Tenable achieves 300+ integrations
by K Dorai Raja, Managing Editor, ET
11 August

Cybersecurity company Tenable has announced that its product Tenable One, now connects with more than 300 other systems, to support its position as “one of the most widely integrated tools of its kind.” The company believed that it is well-positioned to pull together security information scattered across different tools and vendors within an organisation.
Many large organisations run dozens of different cybersecurity tools – one study cited by Tenable puts the average at 83. These tools are often not integrated with each other, creating blind spots in security defences and forcing IT teams to manually combine data from multiple sources, slowing their ability to respond to threats.
Tenable One aims to act as a central hub, pulling in and linking information from a wide range of systems, including endpoint detection, cloud security, asset tracking and privileged access management tools.

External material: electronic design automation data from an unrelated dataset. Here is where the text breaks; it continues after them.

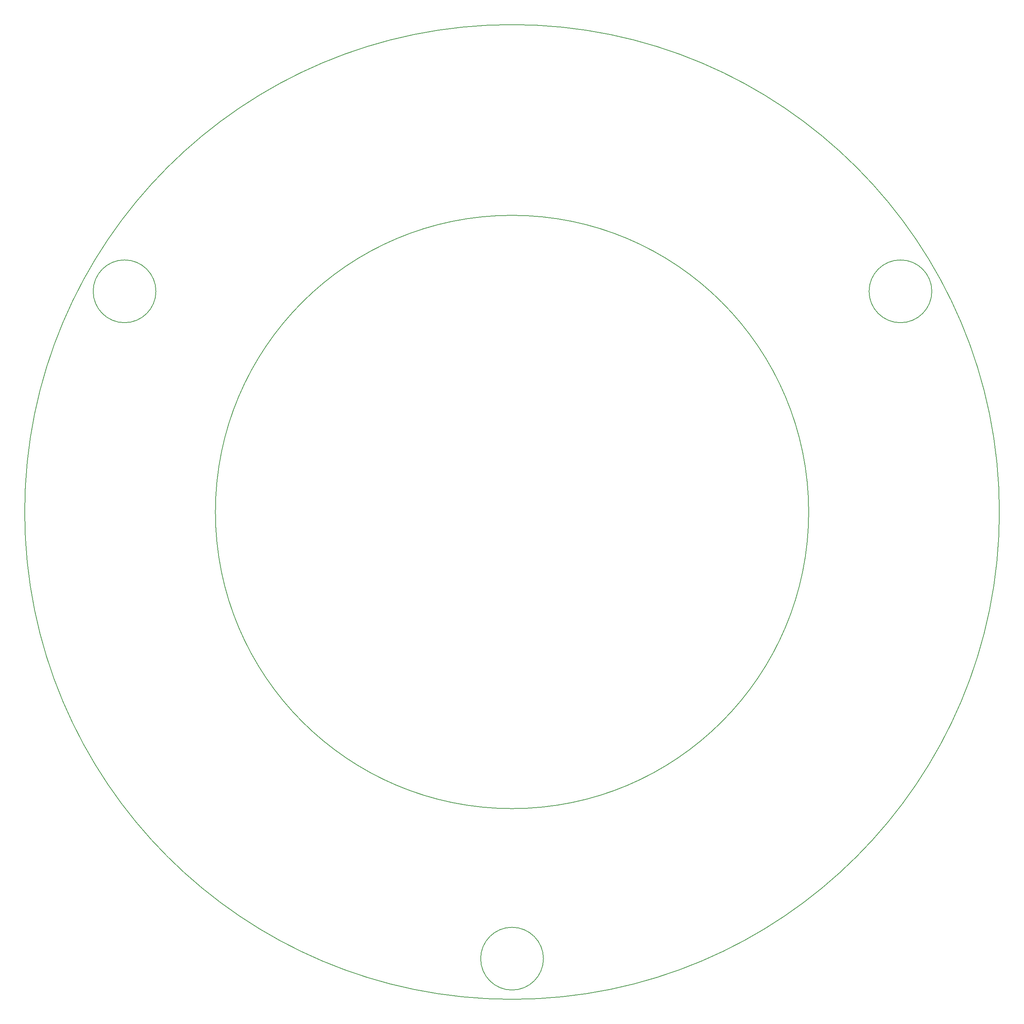
<source format=gm1>
G04 #@! TF.GenerationSoftware,KiCad,Pcbnew,(5.0.2)-1*
G04 #@! TF.CreationDate,2018-12-27T20:38:10+08:00*
G04 #@! TF.ProjectId,lighting,6c696768-7469-46e6-972e-6b696361645f,rev?*
G04 #@! TF.SameCoordinates,Original*
G04 #@! TF.FileFunction,Profile,NP*
%FSLAX45Y45*%
G04 Gerber Fmt 4.5, Leading zero omitted, Abs format (unit mm)*
G04 Created by KiCad (PCBNEW (5.0.2)-1) date 12/27/2018 8:38:10 PM*
%MOMM*%
%LPD*%
G01*
G04 APERTURE LIST*
%ADD10C,0.150000*%
G04 APERTURE END LIST*
D10*
X28590000Y-14351000D02*
G75*
G03X28590000Y-14351000I-7000000J0D01*
G01*
X22330531Y-24892000D02*
G75*
G03X22330531Y-24892000I-740531J0D01*
G01*
X13186531Y-9144000D02*
G75*
G03X13186531Y-9144000I-740531J0D01*
G01*
X31496000Y-9144000D02*
G75*
G03X31496000Y-9144000I-740531J0D01*
G01*
X33090000Y-14351000D02*
G75*
G03X33090000Y-14351000I-11500000J0D01*
G01*
M02*

</source>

By combining this information with threat intelligence and details about the organisation’s business priorities, Tenable One highlights the most pressing security risks and helps teams focus on them.

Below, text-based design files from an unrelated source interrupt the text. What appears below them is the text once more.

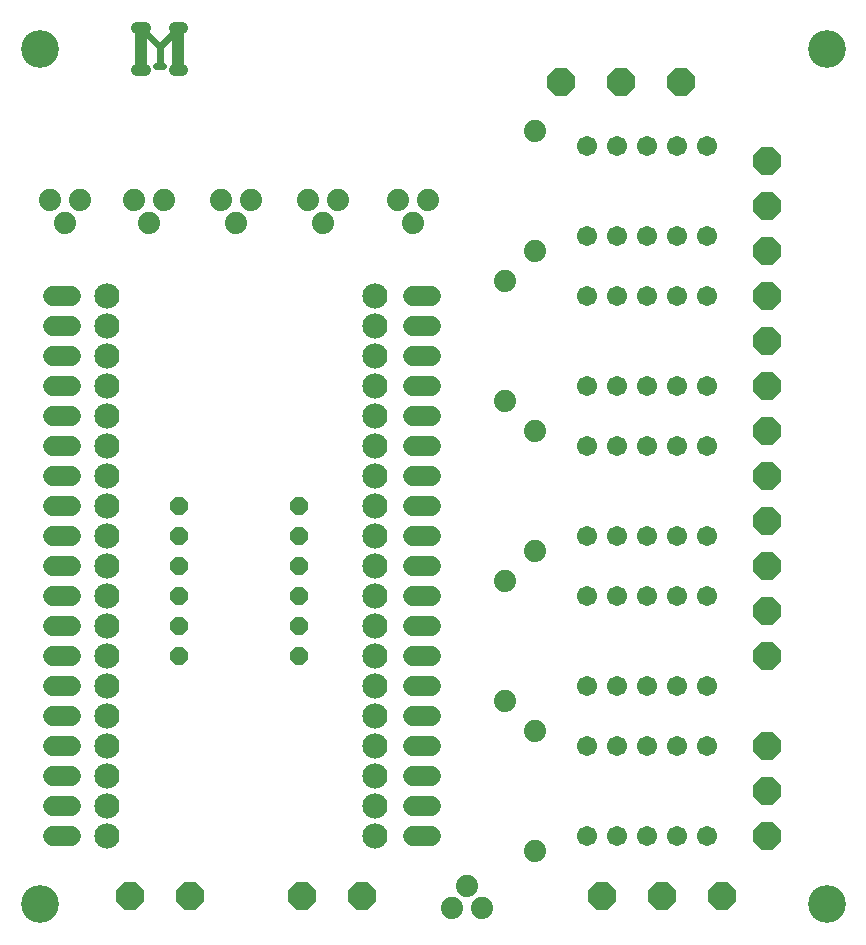
<source format=gbr>
G04 EAGLE Gerber RS-274X export*
G75*
%MOMM*%
%FSLAX34Y34*%
%LPD*%
%INSoldermask Top*%
%IPPOS*%
%AMOC8*
5,1,8,0,0,1.08239X$1,22.5*%
G01*
%ADD10C,1.016000*%
%ADD11C,0.609600*%
%ADD12C,1.879600*%
%ADD13C,1.711200*%
%ADD14P,2.556822X8X22.500000*%
%ADD15P,2.556822X8X292.500000*%
%ADD16P,1.649562X8X202.500000*%
%ADD17P,1.649562X8X22.500000*%
%ADD18C,3.203200*%
%ADD19C,2.133600*%
%ADD20C,1.727200*%
%ADD21P,2.556822X8X202.500000*%
%ADD22P,2.556822X8X112.500000*%


D10*
X132715Y753745D02*
X132715Y785495D01*
D11*
X148590Y769620D02*
X148590Y753745D01*
D10*
X164465Y753745D02*
X164465Y785495D01*
D11*
X148590Y769620D02*
X132715Y785495D01*
X148590Y769620D02*
X164465Y785495D01*
D10*
X135890Y750570D02*
X129540Y750570D01*
X161290Y750570D02*
X167640Y750570D01*
X135890Y785495D02*
X132715Y785495D01*
X129540Y785495D01*
X161290Y785495D02*
X167640Y785495D01*
D11*
X151765Y753745D02*
X145415Y753745D01*
D12*
X466090Y698500D03*
X466090Y596900D03*
X440690Y571500D03*
X440690Y469900D03*
X466090Y444500D03*
X466090Y342900D03*
X440690Y317500D03*
X440690Y215900D03*
X466090Y190500D03*
X466090Y88900D03*
D13*
X510540Y482600D03*
X535940Y482600D03*
X561340Y482600D03*
X586740Y482600D03*
X612140Y482600D03*
X612140Y558800D03*
X586740Y558800D03*
X561340Y558800D03*
X535940Y558800D03*
X510540Y558800D03*
X510540Y355600D03*
X535940Y355600D03*
X561340Y355600D03*
X586740Y355600D03*
X612140Y355600D03*
X612140Y431800D03*
X586740Y431800D03*
X561340Y431800D03*
X535940Y431800D03*
X510540Y431800D03*
X510540Y228600D03*
X535940Y228600D03*
X561340Y228600D03*
X586740Y228600D03*
X612140Y228600D03*
X612140Y304800D03*
X586740Y304800D03*
X561340Y304800D03*
X535940Y304800D03*
X510540Y304800D03*
X510540Y101600D03*
X535940Y101600D03*
X561340Y101600D03*
X586740Y101600D03*
X612140Y101600D03*
X612140Y177800D03*
X586740Y177800D03*
X561340Y177800D03*
X535940Y177800D03*
X510540Y177800D03*
X510540Y609600D03*
X535940Y609600D03*
X561340Y609600D03*
X586740Y609600D03*
X612140Y609600D03*
X612140Y685800D03*
X586740Y685800D03*
X561340Y685800D03*
X535940Y685800D03*
X510540Y685800D03*
D14*
X662940Y673100D03*
X662940Y635000D03*
X662940Y596900D03*
X662940Y558800D03*
X662940Y520700D03*
X662940Y482600D03*
X662940Y444500D03*
X662940Y406400D03*
X662940Y368300D03*
X662940Y330200D03*
X662940Y292100D03*
X662940Y254000D03*
X662940Y177800D03*
X662940Y139700D03*
X662940Y101600D03*
D15*
X539115Y739775D03*
X488315Y739775D03*
X589915Y739775D03*
X173990Y50800D03*
D16*
X266700Y254000D03*
X165100Y254000D03*
D17*
X165100Y279400D03*
X266700Y279400D03*
X165100Y304800D03*
X266700Y304800D03*
X165100Y355600D03*
X266700Y355600D03*
X165100Y381000D03*
X266700Y381000D03*
D18*
X713740Y44450D03*
X46990Y44450D03*
X713740Y768350D03*
X46990Y768350D03*
D19*
X104240Y558900D03*
X104240Y533500D03*
X104240Y508100D03*
X104240Y482700D03*
X104240Y457300D03*
X104240Y431900D03*
X104240Y406500D03*
X104240Y381100D03*
X104240Y355700D03*
X104240Y330300D03*
X104240Y304900D03*
X104240Y279500D03*
X104240Y254100D03*
X104240Y228700D03*
X104240Y203300D03*
X104240Y177900D03*
X104240Y152500D03*
X104240Y127100D03*
X104240Y101700D03*
X330740Y558900D03*
X330740Y533500D03*
X330740Y508100D03*
X330740Y482700D03*
X330740Y457300D03*
X330740Y431900D03*
X330740Y406500D03*
X330740Y381100D03*
X330740Y355700D03*
X330740Y330300D03*
X330740Y304900D03*
X330740Y279500D03*
X330740Y254100D03*
X330740Y228700D03*
X330740Y203300D03*
X330740Y177900D03*
X330740Y152500D03*
X330740Y127100D03*
X330740Y101700D03*
D20*
X363220Y558800D02*
X378460Y558800D01*
X378460Y533400D02*
X363220Y533400D01*
X363220Y508000D02*
X378460Y508000D01*
X378460Y482600D02*
X363220Y482600D01*
X363220Y457200D02*
X378460Y457200D01*
X378460Y431800D02*
X363220Y431800D01*
X363220Y406400D02*
X378460Y406400D01*
X378460Y381000D02*
X363220Y381000D01*
X363220Y355600D02*
X378460Y355600D01*
X378460Y330200D02*
X363220Y330200D01*
X363220Y304800D02*
X378460Y304800D01*
X378460Y279400D02*
X363220Y279400D01*
X363220Y254000D02*
X378460Y254000D01*
X378460Y228600D02*
X363220Y228600D01*
X363220Y203200D02*
X378460Y203200D01*
X378460Y177800D02*
X363220Y177800D01*
X363220Y152400D02*
X378460Y152400D01*
X378460Y127000D02*
X363220Y127000D01*
X363220Y101600D02*
X378460Y101600D01*
X73660Y558800D02*
X58420Y558800D01*
X58420Y533400D02*
X73660Y533400D01*
X73660Y508000D02*
X58420Y508000D01*
X58420Y482600D02*
X73660Y482600D01*
X73660Y457200D02*
X58420Y457200D01*
X58420Y431800D02*
X73660Y431800D01*
X73660Y406400D02*
X58420Y406400D01*
X58420Y381000D02*
X73660Y381000D01*
X73660Y355600D02*
X58420Y355600D01*
X58420Y330200D02*
X73660Y330200D01*
X73660Y304800D02*
X58420Y304800D01*
X58420Y279400D02*
X73660Y279400D01*
X73660Y254000D02*
X58420Y254000D01*
X58420Y228600D02*
X73660Y228600D01*
X73660Y203200D02*
X58420Y203200D01*
X58420Y177800D02*
X73660Y177800D01*
X73660Y152400D02*
X58420Y152400D01*
X58420Y127000D02*
X73660Y127000D01*
X73660Y101600D02*
X58420Y101600D01*
D21*
X123190Y50800D03*
D14*
X320040Y50800D03*
D16*
X266700Y330200D03*
X165100Y330200D03*
D14*
X269240Y50800D03*
D22*
X523240Y50800D03*
X574040Y50800D03*
X624840Y50800D03*
D12*
X81280Y640080D03*
X68580Y621030D03*
X55880Y640080D03*
X152400Y640080D03*
X139700Y621030D03*
X127000Y640080D03*
X226060Y640080D03*
X213360Y621030D03*
X200660Y640080D03*
X299720Y640080D03*
X287020Y621030D03*
X274320Y640080D03*
X375920Y640080D03*
X363220Y621030D03*
X350520Y640080D03*
X396240Y40640D03*
X408940Y59690D03*
X421640Y40640D03*
M02*

</source>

The integrations also work in reverse. Tenable One can send data to IT service desks, collaboration platforms, event monitoring systems and patch management tools, allowing companies to automate fixes and speed up teamwork between departments.
According to Tenable, some customers have seen a tenfold increase in visibility of their systems and cut the time spent pulling together data by three-quarters.
To make it easier for customers to connect their own bespoke tools, Tenable plans to launch a “universal integrations connector” later this year. This will let companies and partners create their own secure links to the platform without waiting for Tenable to build them.
Tenable’s chief product officer, Eric Doerr, said: “A closed-off platform isn’t just an inconvenience – it’s a security risk. We’re giving customers the ability to see and connect everything from one place, without replacing the tools they already trust.”